Brief:
Give the line with "right front paw: (214, 228)" again, along with every line below it to the end of the records, word for word.

+===+

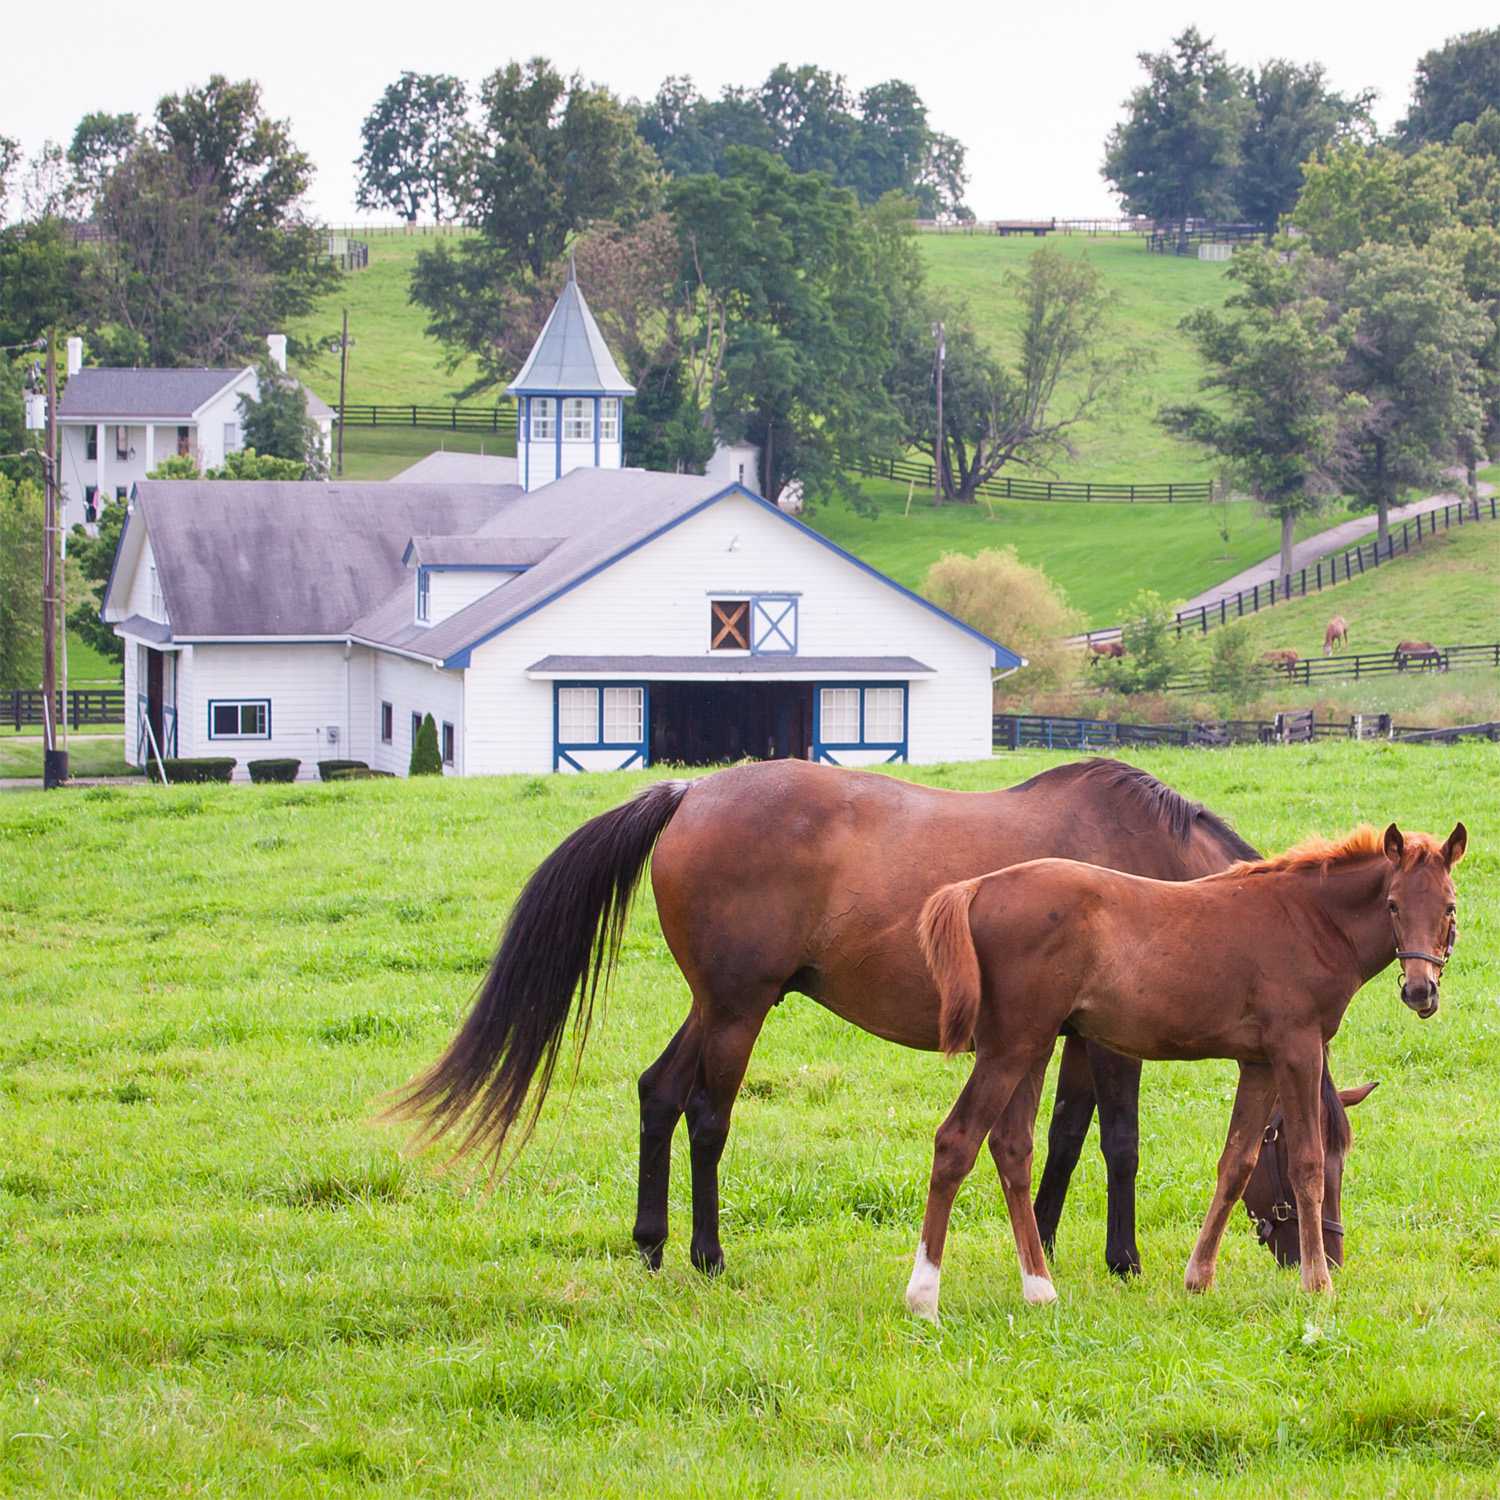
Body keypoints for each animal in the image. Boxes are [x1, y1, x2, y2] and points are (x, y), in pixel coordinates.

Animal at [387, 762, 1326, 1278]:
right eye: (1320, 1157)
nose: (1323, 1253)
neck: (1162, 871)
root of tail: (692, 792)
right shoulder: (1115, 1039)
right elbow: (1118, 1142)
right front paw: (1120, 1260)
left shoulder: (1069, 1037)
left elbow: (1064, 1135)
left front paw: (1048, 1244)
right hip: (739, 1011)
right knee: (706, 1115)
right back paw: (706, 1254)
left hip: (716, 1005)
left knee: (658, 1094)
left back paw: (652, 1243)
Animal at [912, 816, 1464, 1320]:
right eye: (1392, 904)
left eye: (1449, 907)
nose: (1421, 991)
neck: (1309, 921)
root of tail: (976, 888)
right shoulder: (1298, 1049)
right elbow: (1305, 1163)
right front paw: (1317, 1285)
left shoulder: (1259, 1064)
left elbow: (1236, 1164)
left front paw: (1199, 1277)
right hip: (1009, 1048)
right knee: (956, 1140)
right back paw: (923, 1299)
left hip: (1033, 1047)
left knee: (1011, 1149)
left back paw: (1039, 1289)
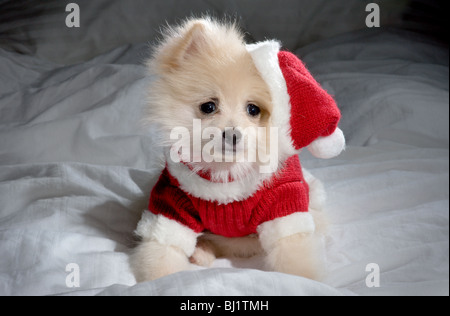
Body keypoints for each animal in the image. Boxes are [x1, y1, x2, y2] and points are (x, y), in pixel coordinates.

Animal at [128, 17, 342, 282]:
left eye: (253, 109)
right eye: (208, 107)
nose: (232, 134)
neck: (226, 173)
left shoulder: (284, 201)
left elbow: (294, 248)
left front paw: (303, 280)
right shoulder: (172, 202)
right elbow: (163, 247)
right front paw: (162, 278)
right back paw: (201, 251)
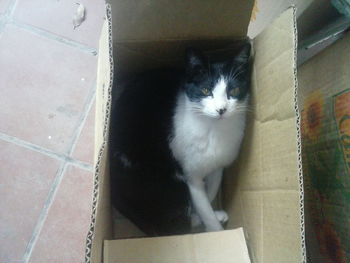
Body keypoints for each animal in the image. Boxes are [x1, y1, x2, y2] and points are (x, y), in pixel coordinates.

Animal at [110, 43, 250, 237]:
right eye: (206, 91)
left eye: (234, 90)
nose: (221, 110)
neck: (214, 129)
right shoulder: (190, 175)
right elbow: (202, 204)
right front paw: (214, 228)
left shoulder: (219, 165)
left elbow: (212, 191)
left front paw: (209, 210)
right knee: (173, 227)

+===+

Answer section:
right front paw: (214, 228)
left shoulder: (219, 165)
left elbow: (212, 191)
left front paw: (209, 210)
right knee: (173, 227)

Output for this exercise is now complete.